Data & code


Scientists should ensure others, including members of society, have free and open access to code, software, and data.1 In the case of my published research, I have endeavored to provide all data and code necessary to replicate the data analysis and figures/tables on which I based my scientific conclusions. I am guided and inspired by the open access, documentation, and provenance standards of the National Science Foundation’s EarthCube project and the Geoscience Papers of the Future initiative.

I’ve also attempted to make available on the Internet many other scripts and code to accomplish other scientific and non-scientific computing tasks. These are mostly in R and, with apologies to those without the $2,150 for a copy, MATLAB. Most of my code (not all of it pretty or well-annotated) can be found in repositories on GitHub.

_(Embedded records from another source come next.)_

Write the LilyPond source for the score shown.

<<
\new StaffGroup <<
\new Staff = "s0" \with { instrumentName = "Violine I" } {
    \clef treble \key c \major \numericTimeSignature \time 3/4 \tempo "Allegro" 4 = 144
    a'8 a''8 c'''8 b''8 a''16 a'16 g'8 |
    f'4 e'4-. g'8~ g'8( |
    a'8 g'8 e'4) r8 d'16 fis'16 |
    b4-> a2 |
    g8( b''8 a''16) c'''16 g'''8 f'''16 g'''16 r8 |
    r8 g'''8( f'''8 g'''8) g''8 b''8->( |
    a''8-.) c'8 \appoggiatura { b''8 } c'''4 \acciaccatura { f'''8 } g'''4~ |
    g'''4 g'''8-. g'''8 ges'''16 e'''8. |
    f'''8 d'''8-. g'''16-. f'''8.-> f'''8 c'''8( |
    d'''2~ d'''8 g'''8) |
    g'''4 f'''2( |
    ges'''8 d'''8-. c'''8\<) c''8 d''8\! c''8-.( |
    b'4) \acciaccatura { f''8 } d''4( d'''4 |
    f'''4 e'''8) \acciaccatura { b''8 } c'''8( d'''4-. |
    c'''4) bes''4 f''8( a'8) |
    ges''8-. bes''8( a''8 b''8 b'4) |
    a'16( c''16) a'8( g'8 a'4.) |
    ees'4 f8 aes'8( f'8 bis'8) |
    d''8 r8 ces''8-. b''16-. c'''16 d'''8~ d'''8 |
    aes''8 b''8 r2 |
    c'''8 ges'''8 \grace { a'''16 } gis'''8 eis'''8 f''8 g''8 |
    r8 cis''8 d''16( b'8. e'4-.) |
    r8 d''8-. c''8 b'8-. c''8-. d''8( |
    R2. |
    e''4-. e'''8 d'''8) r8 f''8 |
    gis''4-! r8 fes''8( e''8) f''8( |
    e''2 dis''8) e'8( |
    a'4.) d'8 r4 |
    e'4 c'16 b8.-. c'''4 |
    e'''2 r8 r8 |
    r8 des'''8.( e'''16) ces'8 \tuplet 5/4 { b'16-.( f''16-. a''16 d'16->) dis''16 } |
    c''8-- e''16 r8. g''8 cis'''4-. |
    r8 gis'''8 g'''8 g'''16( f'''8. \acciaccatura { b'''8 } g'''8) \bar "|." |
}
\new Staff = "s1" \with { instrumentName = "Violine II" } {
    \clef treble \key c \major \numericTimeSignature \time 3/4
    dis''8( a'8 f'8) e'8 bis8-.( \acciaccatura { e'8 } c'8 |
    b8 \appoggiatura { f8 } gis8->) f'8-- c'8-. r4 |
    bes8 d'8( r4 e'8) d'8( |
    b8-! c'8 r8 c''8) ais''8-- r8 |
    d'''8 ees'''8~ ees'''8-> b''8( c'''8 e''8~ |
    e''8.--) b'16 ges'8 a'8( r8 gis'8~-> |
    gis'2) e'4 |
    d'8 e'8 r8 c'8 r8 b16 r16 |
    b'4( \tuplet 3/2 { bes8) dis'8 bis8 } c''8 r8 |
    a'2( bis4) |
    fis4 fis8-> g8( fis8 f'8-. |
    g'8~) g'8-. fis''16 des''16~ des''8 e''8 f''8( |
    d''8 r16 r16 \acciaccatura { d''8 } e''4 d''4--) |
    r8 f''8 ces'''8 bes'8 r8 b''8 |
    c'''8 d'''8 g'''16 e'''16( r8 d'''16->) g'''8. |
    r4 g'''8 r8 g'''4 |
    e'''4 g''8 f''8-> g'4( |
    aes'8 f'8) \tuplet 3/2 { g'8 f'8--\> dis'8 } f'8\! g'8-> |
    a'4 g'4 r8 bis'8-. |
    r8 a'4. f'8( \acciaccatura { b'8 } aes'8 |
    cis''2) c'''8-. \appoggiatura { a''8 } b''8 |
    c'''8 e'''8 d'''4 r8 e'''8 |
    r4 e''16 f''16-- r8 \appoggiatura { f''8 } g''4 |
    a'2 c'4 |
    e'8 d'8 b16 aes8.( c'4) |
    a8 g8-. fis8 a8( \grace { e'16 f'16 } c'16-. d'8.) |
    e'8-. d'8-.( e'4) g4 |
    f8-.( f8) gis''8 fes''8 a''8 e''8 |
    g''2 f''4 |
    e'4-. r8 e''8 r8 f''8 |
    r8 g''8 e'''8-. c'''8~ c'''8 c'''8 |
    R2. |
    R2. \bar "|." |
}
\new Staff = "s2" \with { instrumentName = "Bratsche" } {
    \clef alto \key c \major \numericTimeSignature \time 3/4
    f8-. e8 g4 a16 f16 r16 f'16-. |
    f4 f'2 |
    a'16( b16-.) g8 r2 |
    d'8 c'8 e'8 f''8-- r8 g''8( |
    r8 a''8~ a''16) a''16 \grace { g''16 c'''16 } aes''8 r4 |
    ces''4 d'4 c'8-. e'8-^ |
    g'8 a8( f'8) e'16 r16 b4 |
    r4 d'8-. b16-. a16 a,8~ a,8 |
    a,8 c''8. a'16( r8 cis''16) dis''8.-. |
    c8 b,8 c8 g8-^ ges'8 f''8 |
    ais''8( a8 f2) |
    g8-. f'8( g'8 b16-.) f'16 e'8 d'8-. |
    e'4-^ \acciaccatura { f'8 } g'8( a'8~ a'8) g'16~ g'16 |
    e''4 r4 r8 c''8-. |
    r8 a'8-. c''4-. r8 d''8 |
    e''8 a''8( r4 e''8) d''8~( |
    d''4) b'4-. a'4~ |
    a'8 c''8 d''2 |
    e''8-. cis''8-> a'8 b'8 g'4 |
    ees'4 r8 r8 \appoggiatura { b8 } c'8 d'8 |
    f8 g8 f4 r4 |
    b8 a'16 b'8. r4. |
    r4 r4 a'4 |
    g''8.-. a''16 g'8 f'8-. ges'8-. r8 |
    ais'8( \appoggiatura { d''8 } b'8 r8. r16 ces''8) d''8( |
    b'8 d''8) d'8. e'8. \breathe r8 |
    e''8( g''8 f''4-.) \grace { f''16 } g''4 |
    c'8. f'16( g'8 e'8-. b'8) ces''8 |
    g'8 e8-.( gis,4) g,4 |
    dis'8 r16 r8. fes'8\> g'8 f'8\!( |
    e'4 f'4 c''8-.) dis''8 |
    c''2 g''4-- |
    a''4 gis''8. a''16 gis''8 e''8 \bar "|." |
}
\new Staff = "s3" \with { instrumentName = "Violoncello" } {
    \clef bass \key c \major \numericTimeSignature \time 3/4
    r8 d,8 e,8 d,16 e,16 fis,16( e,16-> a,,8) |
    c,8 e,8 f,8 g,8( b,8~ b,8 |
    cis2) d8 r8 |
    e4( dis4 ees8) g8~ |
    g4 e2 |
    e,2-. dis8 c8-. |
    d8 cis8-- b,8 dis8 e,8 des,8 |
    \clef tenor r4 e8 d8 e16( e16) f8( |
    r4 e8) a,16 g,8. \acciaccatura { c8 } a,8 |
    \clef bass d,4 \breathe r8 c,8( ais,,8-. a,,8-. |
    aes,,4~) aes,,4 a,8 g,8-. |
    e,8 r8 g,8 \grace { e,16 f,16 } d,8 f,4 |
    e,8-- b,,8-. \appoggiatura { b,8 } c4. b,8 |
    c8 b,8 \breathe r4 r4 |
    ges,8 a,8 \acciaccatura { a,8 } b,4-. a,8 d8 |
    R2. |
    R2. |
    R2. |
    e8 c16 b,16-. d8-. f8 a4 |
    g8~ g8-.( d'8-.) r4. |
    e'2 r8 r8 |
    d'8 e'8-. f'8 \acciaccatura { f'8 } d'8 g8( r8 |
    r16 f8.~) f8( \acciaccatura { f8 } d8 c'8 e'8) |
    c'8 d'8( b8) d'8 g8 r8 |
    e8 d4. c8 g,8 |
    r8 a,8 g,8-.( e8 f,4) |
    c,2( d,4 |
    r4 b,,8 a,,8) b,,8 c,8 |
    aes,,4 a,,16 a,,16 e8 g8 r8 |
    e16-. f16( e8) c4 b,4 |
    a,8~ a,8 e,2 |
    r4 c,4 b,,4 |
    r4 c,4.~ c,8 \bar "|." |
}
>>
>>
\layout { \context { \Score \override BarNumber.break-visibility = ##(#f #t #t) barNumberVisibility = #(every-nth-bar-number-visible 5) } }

Because I am an oceanographer and biogeochemist, the scripts pertain primarily to the geosciences. Among these is a set of scripts for processing and analyzing bacterial production data obtained using the 3H-leucine incorporation method. (Some of the original BP code is Krista Longnecker’s.)
 

Data and code for published academic research projects


The LOBSTAHS software (Lipid and Oxylipin Biomarker Screening Through Adduct Hierarchy Sequences) is available at https://github.com/vanmooylipidomics/LOBSTAHS and is also part of Bioconductor. A manuscript describing LOBSTAHS has been published in Analytical Chemistry. Links, citable DOI, etc., are on the Publications page.

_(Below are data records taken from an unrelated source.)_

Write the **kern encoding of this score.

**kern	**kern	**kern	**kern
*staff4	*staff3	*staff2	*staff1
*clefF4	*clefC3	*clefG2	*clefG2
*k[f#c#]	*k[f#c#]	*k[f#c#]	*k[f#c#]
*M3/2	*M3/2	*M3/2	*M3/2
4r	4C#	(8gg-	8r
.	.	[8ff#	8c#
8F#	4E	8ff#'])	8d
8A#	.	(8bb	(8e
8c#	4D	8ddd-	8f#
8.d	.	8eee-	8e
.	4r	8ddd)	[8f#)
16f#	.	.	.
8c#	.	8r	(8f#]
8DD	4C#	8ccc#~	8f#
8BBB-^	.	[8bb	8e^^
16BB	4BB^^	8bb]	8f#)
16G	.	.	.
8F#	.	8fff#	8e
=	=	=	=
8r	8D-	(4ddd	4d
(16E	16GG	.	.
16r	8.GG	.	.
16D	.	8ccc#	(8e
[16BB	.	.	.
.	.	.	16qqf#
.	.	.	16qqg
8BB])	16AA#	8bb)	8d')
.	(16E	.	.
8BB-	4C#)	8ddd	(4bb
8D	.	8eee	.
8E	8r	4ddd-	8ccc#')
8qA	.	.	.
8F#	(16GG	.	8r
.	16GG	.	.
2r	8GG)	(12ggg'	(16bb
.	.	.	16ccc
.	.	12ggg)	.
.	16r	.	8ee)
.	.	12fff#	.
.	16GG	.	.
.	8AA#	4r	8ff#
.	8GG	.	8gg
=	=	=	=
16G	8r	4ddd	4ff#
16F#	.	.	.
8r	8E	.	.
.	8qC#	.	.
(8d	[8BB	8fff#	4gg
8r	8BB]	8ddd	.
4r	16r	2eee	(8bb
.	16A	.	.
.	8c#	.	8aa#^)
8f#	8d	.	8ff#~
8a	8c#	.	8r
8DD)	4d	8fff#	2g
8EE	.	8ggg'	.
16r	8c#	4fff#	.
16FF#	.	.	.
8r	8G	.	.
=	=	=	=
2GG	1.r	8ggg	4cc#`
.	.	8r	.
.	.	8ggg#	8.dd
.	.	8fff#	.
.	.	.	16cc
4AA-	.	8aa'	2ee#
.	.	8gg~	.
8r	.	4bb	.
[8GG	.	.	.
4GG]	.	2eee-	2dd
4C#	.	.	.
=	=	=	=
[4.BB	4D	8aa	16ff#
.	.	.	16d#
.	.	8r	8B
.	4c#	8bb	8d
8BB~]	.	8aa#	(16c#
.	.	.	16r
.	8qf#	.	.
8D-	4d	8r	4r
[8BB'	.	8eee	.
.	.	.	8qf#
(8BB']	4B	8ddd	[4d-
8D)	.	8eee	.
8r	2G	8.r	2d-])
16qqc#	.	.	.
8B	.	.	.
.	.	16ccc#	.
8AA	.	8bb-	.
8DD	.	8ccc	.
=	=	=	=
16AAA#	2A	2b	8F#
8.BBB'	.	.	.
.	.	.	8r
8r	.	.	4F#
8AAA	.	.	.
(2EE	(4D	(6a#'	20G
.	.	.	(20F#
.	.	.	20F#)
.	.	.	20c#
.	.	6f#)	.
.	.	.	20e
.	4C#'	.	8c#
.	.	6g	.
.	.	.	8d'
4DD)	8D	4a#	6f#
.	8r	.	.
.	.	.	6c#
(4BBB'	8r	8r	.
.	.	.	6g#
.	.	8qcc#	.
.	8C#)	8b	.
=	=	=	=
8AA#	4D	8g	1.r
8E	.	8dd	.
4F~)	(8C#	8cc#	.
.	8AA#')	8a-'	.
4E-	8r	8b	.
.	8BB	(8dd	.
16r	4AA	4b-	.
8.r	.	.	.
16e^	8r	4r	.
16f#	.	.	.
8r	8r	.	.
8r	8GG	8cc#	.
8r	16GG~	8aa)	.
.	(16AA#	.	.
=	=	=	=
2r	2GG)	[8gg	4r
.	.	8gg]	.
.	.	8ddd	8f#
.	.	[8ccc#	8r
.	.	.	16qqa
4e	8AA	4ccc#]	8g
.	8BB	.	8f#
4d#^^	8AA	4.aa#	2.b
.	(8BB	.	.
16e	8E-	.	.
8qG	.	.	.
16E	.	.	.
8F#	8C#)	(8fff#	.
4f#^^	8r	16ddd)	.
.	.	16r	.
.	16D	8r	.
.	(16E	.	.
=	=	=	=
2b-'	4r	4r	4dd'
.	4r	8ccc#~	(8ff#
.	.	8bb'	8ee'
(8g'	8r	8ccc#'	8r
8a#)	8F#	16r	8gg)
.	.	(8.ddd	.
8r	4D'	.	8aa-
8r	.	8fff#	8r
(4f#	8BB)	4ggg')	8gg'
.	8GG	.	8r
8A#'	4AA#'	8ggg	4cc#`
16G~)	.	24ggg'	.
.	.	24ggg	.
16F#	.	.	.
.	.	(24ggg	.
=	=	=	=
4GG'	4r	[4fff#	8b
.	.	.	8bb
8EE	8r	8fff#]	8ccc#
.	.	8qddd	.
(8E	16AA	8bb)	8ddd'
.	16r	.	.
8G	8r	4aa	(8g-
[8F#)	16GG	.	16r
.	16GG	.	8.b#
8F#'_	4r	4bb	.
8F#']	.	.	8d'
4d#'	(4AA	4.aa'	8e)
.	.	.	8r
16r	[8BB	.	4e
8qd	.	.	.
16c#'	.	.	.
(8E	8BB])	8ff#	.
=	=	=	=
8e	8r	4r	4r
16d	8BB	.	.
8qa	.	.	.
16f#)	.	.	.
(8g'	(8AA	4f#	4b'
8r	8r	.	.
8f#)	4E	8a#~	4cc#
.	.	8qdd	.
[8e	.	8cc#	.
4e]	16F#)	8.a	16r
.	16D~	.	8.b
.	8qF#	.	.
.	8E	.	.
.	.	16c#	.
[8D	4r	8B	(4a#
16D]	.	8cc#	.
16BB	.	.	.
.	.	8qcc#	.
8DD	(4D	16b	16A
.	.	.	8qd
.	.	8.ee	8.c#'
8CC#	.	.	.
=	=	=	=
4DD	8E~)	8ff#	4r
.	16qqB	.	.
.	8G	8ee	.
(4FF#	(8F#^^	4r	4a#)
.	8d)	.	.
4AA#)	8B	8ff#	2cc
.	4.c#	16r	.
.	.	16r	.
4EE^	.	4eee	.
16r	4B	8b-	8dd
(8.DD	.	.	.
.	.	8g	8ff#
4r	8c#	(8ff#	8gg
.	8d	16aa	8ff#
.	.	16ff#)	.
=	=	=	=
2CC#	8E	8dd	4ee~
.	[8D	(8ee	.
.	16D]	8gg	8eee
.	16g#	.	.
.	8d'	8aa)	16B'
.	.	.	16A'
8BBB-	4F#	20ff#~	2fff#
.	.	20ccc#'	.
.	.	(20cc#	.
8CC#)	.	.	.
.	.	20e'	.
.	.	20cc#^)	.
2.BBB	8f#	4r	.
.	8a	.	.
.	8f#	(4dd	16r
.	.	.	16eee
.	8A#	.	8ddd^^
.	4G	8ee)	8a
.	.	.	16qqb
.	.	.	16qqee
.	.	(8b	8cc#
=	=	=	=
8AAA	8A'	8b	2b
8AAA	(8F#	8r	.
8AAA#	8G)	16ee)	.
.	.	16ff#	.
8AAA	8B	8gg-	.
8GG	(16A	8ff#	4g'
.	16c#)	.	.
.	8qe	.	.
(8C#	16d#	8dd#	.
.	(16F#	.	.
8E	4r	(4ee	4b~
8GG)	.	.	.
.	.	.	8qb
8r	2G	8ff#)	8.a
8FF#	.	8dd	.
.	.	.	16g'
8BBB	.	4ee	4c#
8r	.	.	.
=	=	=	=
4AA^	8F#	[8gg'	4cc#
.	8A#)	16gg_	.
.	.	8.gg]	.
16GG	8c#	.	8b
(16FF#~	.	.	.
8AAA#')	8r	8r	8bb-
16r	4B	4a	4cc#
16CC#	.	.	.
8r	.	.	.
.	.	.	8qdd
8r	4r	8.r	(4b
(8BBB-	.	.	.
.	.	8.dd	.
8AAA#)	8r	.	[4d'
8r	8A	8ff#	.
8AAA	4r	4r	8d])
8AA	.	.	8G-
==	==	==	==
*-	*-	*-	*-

Data and code for other published projects can be downloaded using links on the Publications page. Once there, expand each entry using the icon; links to data and code appear at the end of each abstract.
 

Other software and code


Visit me on GitHub.  


» Federation of Earth Science Information Partners (ESIP). NASA/NOAA-funded initiative of the Foundation for Earth Science. A community which offers best practices and an amazing clearinghouse for new ideas on data, data stewardship, data discovery, and information technology in the earth sciences.
» The Biological and Chemical Oceanography Data Management Office (BCO-DMO). Also, some pointers for cocercing dates, times, geographical positions, and other data into an acceptable format for upload to BCO-DMO.
» Geoscience Papers of the Future Initiative. If you can, attend a training session.
» The Software Carpentry project.
» Some slides from a good talk at WHOI by C. Titus Brown on scientific workflows in Python. Talk was sponsored by WHOI’s Ocean Informatics initiative.
» Some modest advice about open-source software development: Slides I prepared for a January 27, 2017, workshop organized by WHOI’s Ocean Informatics initiative. Includes some advice on development of R packages for submission to Bioconductor, based on lessons learned from development of the LOBSTAHS package. Final few slides contain links to some Internet resources that cover package documentation and best practices for open-source software development. I’ve also posted slides from a newer version of this talk, which contain results of a brief survey on open-source development practices among postdocs & grad students at UW’s eScience Institute.
 
 

1 Geophysicist Marcia McNutt, former director of the U.S. Geological Survey and current editor of the journal Science, has noted (with others) that geoscientists generally lag behind their biomedically-inclined counterparts in their open access beliefs and practices.